On dit quelquefois, pour expliquer la supériorité des Anglais sur nous dans la politique, qu’ils la doivent à la nature aristocratique de leur gouvernement. Je ne crois pas que ce soit exact. La société en Angleterre est aristocratique, le gouvernement ne l’est pas. Quel que soit le respect qui s’attache extérieurement à la chambre des lords, la véritable autorité est dans la chambre des communes ; les hommes qui sont à la tête de tous les partis, même du parti tory, sont désignés par le talent, non par la naissance. Sir Robert Peel est le fils d’un marchand, et son successeur désigné, l’homme qui est en ce moment l’espoir du parti conservateur, M. Gladstone, a la même origine. Ce n’est pas à cause de son aristocratie, mais malgré son aristocratie, que l’Angleterre est un grand et fort pays.

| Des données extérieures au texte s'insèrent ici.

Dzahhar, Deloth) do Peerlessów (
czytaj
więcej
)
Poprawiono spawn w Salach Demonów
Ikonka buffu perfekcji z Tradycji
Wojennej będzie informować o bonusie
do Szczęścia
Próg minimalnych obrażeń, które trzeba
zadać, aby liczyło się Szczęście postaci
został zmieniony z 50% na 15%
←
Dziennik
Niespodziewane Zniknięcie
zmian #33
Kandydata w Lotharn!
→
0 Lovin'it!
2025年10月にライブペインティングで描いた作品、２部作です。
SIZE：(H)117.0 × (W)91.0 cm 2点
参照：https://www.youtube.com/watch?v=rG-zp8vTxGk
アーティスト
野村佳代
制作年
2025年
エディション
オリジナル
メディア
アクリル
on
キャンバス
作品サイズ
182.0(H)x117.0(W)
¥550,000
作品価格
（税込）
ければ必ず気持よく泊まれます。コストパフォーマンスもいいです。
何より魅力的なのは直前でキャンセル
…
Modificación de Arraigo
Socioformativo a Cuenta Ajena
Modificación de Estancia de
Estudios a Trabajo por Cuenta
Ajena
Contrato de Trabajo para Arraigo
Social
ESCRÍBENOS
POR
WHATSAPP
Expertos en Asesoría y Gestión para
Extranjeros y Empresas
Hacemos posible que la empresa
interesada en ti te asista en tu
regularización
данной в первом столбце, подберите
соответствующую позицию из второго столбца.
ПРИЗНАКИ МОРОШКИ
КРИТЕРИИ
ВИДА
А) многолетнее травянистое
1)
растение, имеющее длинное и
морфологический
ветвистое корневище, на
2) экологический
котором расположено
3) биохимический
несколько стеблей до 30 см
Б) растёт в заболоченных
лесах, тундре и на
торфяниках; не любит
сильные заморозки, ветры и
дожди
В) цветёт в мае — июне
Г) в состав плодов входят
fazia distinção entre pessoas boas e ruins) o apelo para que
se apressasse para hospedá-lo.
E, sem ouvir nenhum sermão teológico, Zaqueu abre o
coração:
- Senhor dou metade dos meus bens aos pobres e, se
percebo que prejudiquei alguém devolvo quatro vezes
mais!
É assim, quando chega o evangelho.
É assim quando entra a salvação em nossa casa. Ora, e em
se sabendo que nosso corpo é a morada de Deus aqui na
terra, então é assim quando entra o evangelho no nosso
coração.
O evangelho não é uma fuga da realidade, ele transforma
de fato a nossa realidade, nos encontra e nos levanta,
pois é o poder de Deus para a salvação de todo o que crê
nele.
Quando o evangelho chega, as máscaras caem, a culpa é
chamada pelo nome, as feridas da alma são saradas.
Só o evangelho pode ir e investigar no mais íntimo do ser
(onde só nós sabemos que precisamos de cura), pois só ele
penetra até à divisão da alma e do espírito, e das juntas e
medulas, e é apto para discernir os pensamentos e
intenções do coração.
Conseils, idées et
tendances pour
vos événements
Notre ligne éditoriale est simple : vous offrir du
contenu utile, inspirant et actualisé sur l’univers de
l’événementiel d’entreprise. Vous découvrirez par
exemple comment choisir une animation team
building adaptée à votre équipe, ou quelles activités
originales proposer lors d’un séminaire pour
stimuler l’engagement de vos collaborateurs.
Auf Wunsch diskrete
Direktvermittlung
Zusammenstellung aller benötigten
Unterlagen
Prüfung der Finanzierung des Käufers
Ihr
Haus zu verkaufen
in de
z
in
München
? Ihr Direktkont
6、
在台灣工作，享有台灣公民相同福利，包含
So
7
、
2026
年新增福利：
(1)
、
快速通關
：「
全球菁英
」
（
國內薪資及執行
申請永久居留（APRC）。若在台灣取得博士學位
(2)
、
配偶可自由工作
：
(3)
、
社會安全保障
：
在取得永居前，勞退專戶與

L’unique principe de sa puissance est la liberté de discussion. Donnez-moi, disait Burke, une royauté tyrannique, une aristocratie corrompue, un peuple avili, mais laissez-moi la liberté de discussion, et tout ira bien ; le mot est profond et vrai. C’est par la liberté de discussion que l’Angleterre a corrigé, peu à peu, les défauts de sa constitution aristocratique, et qu’elle arrivera quelque jour à s’en débarrasser complètement ; c’est par la liberté de discussion qu’elle a créé son esprit public, ses mœurs politiques, sa richesse matérielle, sa puissance extérieure. Nous devons donc l’atteindre et la dépasser même car nous avons aujourd’hui le même levier qu’elle, avec l’aristocratie de moins. Déjà, Dieu merci, la liberté porte chez nous des fruits qui frappent tous les yeux ; les Anglais eux-mêmes sont étonnés des progrès immenses que nous avons faits depuis 1815, et surtout depuis 1830. Il ne nous manque plus que cette connaissance de nous-même que le temps seul peut donner.

Certes ce ne sont pas les difficultés qui manquent en ce moment en Angleterre. Il en naît au contraire de toutes parts qui tiennent presque toutes à la conservation des abus et des priviléges aristocratiques. La nation tient tête de sang-froid à ces orages ; elle ne sait pas encore comment elle en sortira, mais elle sait qu’elle en sortira, et cela lui suffit. Tous les ressorts de cette puissante machine sont tendus, tous les esprits sont en éveil, mais sans rien perdre de ce calme imposant de la force que de bien autres embarras ne sauraient troubler. Il n’y a pas de plus grand spectacle au monde que celui-là. Plus la société est mauvaise et tourmentée, plus l’instrument de gouvernement paraît solide et beau ; la tempête même le fortifie. En voyant de près cette noble confiance des Anglais, on ne peut s’empêcher de la partager. On sent, quoi qu’il arrive, que le libéralisme des institutions sauvera encore une fois le pays. Suivant toute apparence, la crise finira par être plus salutaire que nuisible, en ce qu’elle se terminera par quelque nouveau pas dans la voie de la réforme sociale. C’est toujours par là que finissent les crises en Angleterre depuis long-temps. Ainsi s’accomplira lentement et pacifiquement, sous les auspices de la liberté, la grande révolution nationale, pourvu que les circonstances extérieures ne viennent pas tout compliquer ; et cette révolution peut aller bien loin, plus loin qu’on ne croit, sans toucher aux sources de la prospérité du pays, au contraire. Quand la société anglaise serait renversée de fond en comble, quand son système financier serait changé, quand ses colonies seraient perdues, l’Angleterre sera toujours prospère, tant qu’elle conservera ce qui a fait sa gloire, l’habitude de la liberté.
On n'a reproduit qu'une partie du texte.